# What to work on:
Everything from the line containing "pinky dip: (335, 485)" to the end of the material, both ends included, should be repeated exactly; please give only those lines.
----------
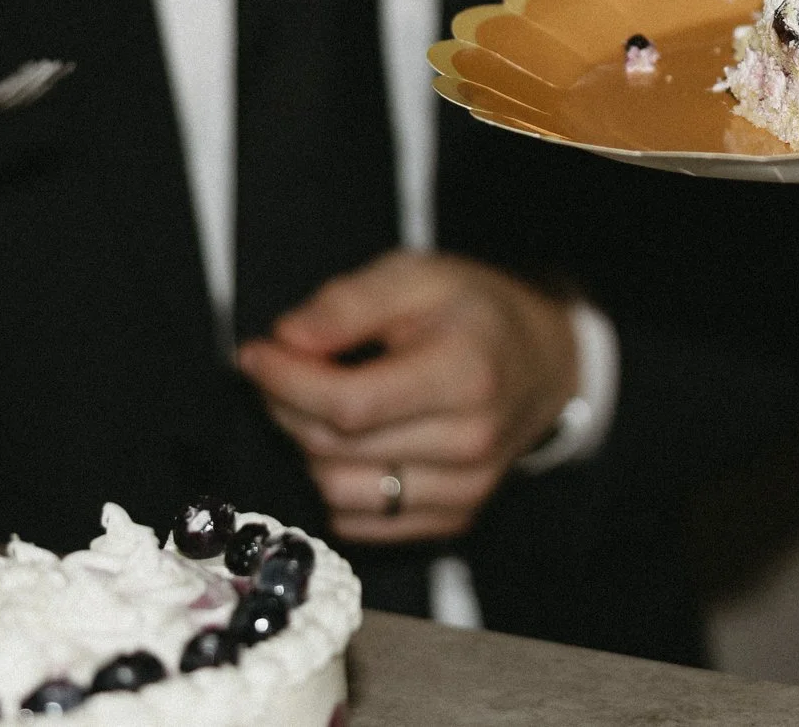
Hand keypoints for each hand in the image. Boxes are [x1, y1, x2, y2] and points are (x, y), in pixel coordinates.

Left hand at [236, 251, 579, 544]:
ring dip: (306, 449)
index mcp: (465, 375)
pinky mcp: (454, 519)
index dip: (285, 382)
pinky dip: (335, 485)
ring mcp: (465, 490)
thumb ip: (349, 302)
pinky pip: (360, 523)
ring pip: (337, 492)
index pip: (348, 404)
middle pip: (334, 448)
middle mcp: (470, 443)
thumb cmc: (475, 313)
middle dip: (286, 406)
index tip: (256, 354)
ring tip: (317, 404)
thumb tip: (285, 340)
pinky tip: (347, 443)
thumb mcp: (418, 276)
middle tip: (280, 368)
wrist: (543, 362)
----------
# Task response:
pinky dip: (335, 485)
ring mcp: (465, 490)
thumb ip: (349, 302)
pinky pip: (360, 523)
ring pip: (337, 492)
index pip: (348, 404)
middle pip: (334, 448)
middle mcp: (470, 443)
thumb cmc: (475, 313)
middle dip: (286, 406)
index tip: (256, 354)
ring tip: (317, 404)
thumb tip: (285, 340)
pinky tip: (347, 443)
thumb mcp: (418, 276)
middle tip: (280, 368)
wrist: (543, 362)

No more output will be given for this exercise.